**WHAT THE TASK REQUIRES:** Present the following entries again, word for word and in full.

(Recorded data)

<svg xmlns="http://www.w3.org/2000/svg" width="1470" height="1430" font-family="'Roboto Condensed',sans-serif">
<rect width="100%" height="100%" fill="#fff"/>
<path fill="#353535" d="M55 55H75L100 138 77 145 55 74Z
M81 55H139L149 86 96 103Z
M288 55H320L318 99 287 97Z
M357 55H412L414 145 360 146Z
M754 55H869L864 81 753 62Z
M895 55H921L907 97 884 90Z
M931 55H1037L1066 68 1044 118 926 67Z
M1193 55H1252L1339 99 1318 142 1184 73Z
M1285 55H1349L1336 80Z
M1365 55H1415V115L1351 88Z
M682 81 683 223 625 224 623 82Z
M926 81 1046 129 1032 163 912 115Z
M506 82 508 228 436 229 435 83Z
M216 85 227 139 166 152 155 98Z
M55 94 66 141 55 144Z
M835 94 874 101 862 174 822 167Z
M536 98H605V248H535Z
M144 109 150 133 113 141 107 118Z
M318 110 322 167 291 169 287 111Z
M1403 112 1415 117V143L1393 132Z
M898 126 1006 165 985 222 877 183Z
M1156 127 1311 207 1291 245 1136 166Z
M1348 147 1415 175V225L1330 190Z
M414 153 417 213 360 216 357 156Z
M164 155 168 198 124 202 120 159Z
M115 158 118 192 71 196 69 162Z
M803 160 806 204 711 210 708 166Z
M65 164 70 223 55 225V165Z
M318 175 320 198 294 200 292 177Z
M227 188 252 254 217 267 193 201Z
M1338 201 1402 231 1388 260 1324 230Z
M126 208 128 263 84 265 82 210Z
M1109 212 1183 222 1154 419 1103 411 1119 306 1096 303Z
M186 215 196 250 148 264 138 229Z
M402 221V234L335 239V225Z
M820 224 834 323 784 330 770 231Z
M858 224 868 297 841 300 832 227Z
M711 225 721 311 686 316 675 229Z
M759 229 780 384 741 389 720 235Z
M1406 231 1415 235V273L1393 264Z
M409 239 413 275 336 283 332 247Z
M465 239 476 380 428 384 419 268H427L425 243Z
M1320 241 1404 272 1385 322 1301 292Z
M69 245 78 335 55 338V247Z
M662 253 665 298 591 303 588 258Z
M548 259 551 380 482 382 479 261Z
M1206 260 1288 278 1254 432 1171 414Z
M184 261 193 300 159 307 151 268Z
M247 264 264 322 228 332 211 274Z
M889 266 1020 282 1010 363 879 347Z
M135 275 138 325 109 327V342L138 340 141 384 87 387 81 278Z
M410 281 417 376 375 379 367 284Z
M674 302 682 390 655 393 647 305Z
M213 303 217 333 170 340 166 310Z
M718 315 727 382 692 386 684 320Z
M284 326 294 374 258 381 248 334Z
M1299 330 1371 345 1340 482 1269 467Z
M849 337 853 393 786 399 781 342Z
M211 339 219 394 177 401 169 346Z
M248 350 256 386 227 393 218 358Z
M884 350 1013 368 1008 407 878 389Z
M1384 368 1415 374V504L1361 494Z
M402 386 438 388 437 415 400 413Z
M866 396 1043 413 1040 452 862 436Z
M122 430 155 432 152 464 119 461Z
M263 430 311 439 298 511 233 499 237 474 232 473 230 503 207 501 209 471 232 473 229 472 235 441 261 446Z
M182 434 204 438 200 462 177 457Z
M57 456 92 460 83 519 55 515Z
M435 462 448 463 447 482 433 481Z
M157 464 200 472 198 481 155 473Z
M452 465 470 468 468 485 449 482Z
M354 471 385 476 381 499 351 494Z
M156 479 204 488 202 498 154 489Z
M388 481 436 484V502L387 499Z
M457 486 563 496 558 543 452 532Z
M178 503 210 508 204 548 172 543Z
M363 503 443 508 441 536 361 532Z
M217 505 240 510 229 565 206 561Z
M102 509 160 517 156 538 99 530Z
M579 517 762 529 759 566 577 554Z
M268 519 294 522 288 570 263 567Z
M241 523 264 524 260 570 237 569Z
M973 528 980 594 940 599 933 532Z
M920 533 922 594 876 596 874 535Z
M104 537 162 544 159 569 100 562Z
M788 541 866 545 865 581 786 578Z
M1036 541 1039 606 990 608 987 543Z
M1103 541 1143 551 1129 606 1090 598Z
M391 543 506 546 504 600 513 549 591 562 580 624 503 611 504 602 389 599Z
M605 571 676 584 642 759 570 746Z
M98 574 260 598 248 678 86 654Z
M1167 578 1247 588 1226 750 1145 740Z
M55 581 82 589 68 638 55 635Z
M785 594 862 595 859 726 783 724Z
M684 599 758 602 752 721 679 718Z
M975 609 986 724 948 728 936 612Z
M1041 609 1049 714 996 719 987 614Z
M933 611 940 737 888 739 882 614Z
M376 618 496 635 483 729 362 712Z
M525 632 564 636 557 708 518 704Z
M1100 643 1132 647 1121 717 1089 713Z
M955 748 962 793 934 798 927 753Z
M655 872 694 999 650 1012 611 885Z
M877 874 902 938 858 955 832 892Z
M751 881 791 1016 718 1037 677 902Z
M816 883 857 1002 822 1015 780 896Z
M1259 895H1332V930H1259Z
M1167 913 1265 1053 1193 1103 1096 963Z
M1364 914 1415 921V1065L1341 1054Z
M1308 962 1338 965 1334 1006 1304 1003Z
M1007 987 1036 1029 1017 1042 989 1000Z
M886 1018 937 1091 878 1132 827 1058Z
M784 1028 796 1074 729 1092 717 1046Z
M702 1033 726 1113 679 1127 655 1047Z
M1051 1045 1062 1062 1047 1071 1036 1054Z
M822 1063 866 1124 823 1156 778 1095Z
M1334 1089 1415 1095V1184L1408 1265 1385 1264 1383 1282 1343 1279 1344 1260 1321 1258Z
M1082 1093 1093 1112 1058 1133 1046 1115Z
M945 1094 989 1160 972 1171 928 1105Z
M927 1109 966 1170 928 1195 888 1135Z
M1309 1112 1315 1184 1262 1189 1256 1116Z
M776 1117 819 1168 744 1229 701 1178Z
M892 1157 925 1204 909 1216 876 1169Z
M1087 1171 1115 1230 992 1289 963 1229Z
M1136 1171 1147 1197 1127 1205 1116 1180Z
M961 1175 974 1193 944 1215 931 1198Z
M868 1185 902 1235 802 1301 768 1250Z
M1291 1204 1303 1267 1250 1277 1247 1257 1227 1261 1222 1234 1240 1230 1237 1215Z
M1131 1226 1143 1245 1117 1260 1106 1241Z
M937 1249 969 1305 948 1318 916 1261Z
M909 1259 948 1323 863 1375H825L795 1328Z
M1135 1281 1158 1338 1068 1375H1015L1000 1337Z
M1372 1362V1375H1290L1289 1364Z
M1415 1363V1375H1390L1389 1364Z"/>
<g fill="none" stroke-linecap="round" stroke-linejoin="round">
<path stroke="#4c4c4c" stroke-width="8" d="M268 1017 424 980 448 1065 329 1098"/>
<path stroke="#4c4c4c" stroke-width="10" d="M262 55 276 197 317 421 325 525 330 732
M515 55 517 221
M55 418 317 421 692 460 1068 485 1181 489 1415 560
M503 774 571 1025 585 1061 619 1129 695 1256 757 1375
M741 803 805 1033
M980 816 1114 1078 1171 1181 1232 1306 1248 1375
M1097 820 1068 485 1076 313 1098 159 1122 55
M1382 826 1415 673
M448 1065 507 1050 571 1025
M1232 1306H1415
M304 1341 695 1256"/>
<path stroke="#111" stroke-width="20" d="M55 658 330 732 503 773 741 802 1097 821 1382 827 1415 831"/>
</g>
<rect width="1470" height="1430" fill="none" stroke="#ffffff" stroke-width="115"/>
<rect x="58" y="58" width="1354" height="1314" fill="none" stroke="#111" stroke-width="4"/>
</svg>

**ANSWER TO THIS EXERCISE:**
<svg xmlns="http://www.w3.org/2000/svg" width="1470" height="1430" font-family="'Roboto Condensed',sans-serif">
<rect width="100%" height="100%" fill="#fff"/>
<path fill="#353535" d="M55 55H75L100 138 77 145 55 74Z
M81 55H139L149 86 96 103Z
M288 55H320L318 99 287 97Z
M357 55H412L414 145 360 146Z
M754 55H869L864 81 753 62Z
M895 55H921L907 97 884 90Z
M931 55H1037L1066 68 1044 118 926 67Z
M1193 55H1252L1339 99 1318 142 1184 73Z
M1285 55H1349L1336 80Z
M1365 55H1415V115L1351 88Z
M682 81 683 223 625 224 623 82Z
M926 81 1046 129 1032 163 912 115Z
M506 82 508 228 436 229 435 83Z
M216 85 227 139 166 152 155 98Z
M55 94 66 141 55 144Z
M835 94 874 101 862 174 822 167Z
M536 98H605V248H535Z
M144 109 150 133 113 141 107 118Z
M318 110 322 167 291 169 287 111Z
M1403 112 1415 117V143L1393 132Z
M898 126 1006 165 985 222 877 183Z
M1156 127 1311 207 1291 245 1136 166Z
M1348 147 1415 175V225L1330 190Z
M414 153 417 213 360 216 357 156Z
M164 155 168 198 124 202 120 159Z
M115 158 118 192 71 196 69 162Z
M803 160 806 204 711 210 708 166Z
M65 164 70 223 55 225V165Z
M318 175 320 198 294 200 292 177Z
M227 188 252 254 217 267 193 201Z
M1338 201 1402 231 1388 260 1324 230Z
M126 208 128 263 84 265 82 210Z
M1109 212 1183 222 1154 419 1103 411 1119 306 1096 303Z
M186 215 196 250 148 264 138 229Z
M402 221V234L335 239V225Z
M820 224 834 323 784 330 770 231Z
M858 224 868 297 841 300 832 227Z
M711 225 721 311 686 316 675 229Z
M759 229 780 384 741 389 720 235Z
M1406 231 1415 235V273L1393 264Z
M409 239 413 275 336 283 332 247Z
M465 239 476 380 428 384 419 268H427L425 243Z
M1320 241 1404 272 1385 322 1301 292Z
M69 245 78 335 55 338V247Z
M662 253 665 298 591 303 588 258Z
M548 259 551 380 482 382 479 261Z
M1206 260 1288 278 1254 432 1171 414Z
M184 261 193 300 159 307 151 268Z
M247 264 264 322 228 332 211 274Z
M889 266 1020 282 1010 363 879 347Z
M135 275 138 325 109 327V342L138 340 141 384 87 387 81 278Z
M410 281 417 376 375 379 367 284Z
M674 302 682 390 655 393 647 305Z
M213 303 217 333 170 340 166 310Z
M718 315 727 382 692 386 684 320Z
M284 326 294 374 258 381 248 334Z
M1299 330 1371 345 1340 482 1269 467Z
M849 337 853 393 786 399 781 342Z
M211 339 219 394 177 401 169 346Z
M248 350 256 386 227 393 218 358Z
M884 350 1013 368 1008 407 878 389Z
M1384 368 1415 374V504L1361 494Z
M402 386 438 388 437 415 400 413Z
M866 396 1043 413 1040 452 862 436Z
M122 430 155 432 152 464 119 461Z
M263 430 311 439 298 511 233 499 237 474 232 473 230 503 207 501 209 471 232 473 229 472 235 441 261 446Z
M182 434 204 438 200 462 177 457Z
M57 456 92 460 83 519 55 515Z
M435 462 448 463 447 482 433 481Z
M157 464 200 472 198 481 155 473Z
M452 465 470 468 468 485 449 482Z
M354 471 385 476 381 499 351 494Z
M156 479 204 488 202 498 154 489Z
M388 481 436 484V502L387 499Z
M457 486 563 496 558 543 452 532Z
M178 503 210 508 204 548 172 543Z
M363 503 443 508 441 536 361 532Z
M217 505 240 510 229 565 206 561Z
M102 509 160 517 156 538 99 530Z
M579 517 762 529 759 566 577 554Z
M268 519 294 522 288 570 263 567Z
M241 523 264 524 260 570 237 569Z
M973 528 980 594 940 599 933 532Z
M920 533 922 594 876 596 874 535Z
M104 537 162 544 159 569 100 562Z
M788 541 866 545 865 581 786 578Z
M1036 541 1039 606 990 608 987 543Z
M1103 541 1143 551 1129 606 1090 598Z
M391 543 506 546 504 600 513 549 591 562 580 624 503 611 504 602 389 599Z
M605 571 676 584 642 759 570 746Z
M98 574 260 598 248 678 86 654Z
M1167 578 1247 588 1226 750 1145 740Z
M55 581 82 589 68 638 55 635Z
M785 594 862 595 859 726 783 724Z
M684 599 758 602 752 721 679 718Z
M975 609 986 724 948 728 936 612Z
M1041 609 1049 714 996 719 987 614Z
M933 611 940 737 888 739 882 614Z
M376 618 496 635 483 729 362 712Z
M525 632 564 636 557 708 518 704Z
M1100 643 1132 647 1121 717 1089 713Z
M955 748 962 793 934 798 927 753Z
M655 872 694 999 650 1012 611 885Z
M877 874 902 938 858 955 832 892Z
M751 881 791 1016 718 1037 677 902Z
M816 883 857 1002 822 1015 780 896Z
M1259 895H1332V930H1259Z
M1167 913 1265 1053 1193 1103 1096 963Z
M1364 914 1415 921V1065L1341 1054Z
M1308 962 1338 965 1334 1006 1304 1003Z
M1007 987 1036 1029 1017 1042 989 1000Z
M886 1018 937 1091 878 1132 827 1058Z
M784 1028 796 1074 729 1092 717 1046Z
M702 1033 726 1113 679 1127 655 1047Z
M1051 1045 1062 1062 1047 1071 1036 1054Z
M822 1063 866 1124 823 1156 778 1095Z
M1334 1089 1415 1095V1184L1408 1265 1385 1264 1383 1282 1343 1279 1344 1260 1321 1258Z
M1082 1093 1093 1112 1058 1133 1046 1115Z
M945 1094 989 1160 972 1171 928 1105Z
M927 1109 966 1170 928 1195 888 1135Z
M1309 1112 1315 1184 1262 1189 1256 1116Z
M776 1117 819 1168 744 1229 701 1178Z
M892 1157 925 1204 909 1216 876 1169Z
M1087 1171 1115 1230 992 1289 963 1229Z
M1136 1171 1147 1197 1127 1205 1116 1180Z
M961 1175 974 1193 944 1215 931 1198Z
M868 1185 902 1235 802 1301 768 1250Z
M1291 1204 1303 1267 1250 1277 1247 1257 1227 1261 1222 1234 1240 1230 1237 1215Z
M1131 1226 1143 1245 1117 1260 1106 1241Z
M937 1249 969 1305 948 1318 916 1261Z
M909 1259 948 1323 863 1375H825L795 1328Z
M1135 1281 1158 1338 1068 1375H1015L1000 1337Z
M1372 1362V1375H1290L1289 1364Z
M1415 1363V1375H1390L1389 1364Z"/>
<g fill="none" stroke-linecap="round" stroke-linejoin="round">
<path stroke="#4c4c4c" stroke-width="8" d="M268 1017 424 980 448 1065 329 1098"/>
<path stroke="#4c4c4c" stroke-width="10" d="M262 55 276 197 317 421 325 525 330 732
M515 55 517 221
M55 418 317 421 692 460 1068 485 1181 489 1415 560
M503 774 571 1025 585 1061 619 1129 695 1256 757 1375
M741 803 805 1033
M980 816 1114 1078 1171 1181 1232 1306 1248 1375
M1097 820 1068 485 1076 313 1098 159 1122 55
M1382 826 1415 673
M448 1065 507 1050 571 1025
M1232 1306H1415
M304 1341 695 1256"/>
<path stroke="#111" stroke-width="20" d="M55 658 330 732 503 773 741 802 1097 821 1382 827 1415 831"/>
</g>
<rect width="1470" height="1430" fill="none" stroke="#ffffff" stroke-width="115"/>
<rect x="58" y="58" width="1354" height="1314" fill="none" stroke="#111" stroke-width="4"/>
</svg>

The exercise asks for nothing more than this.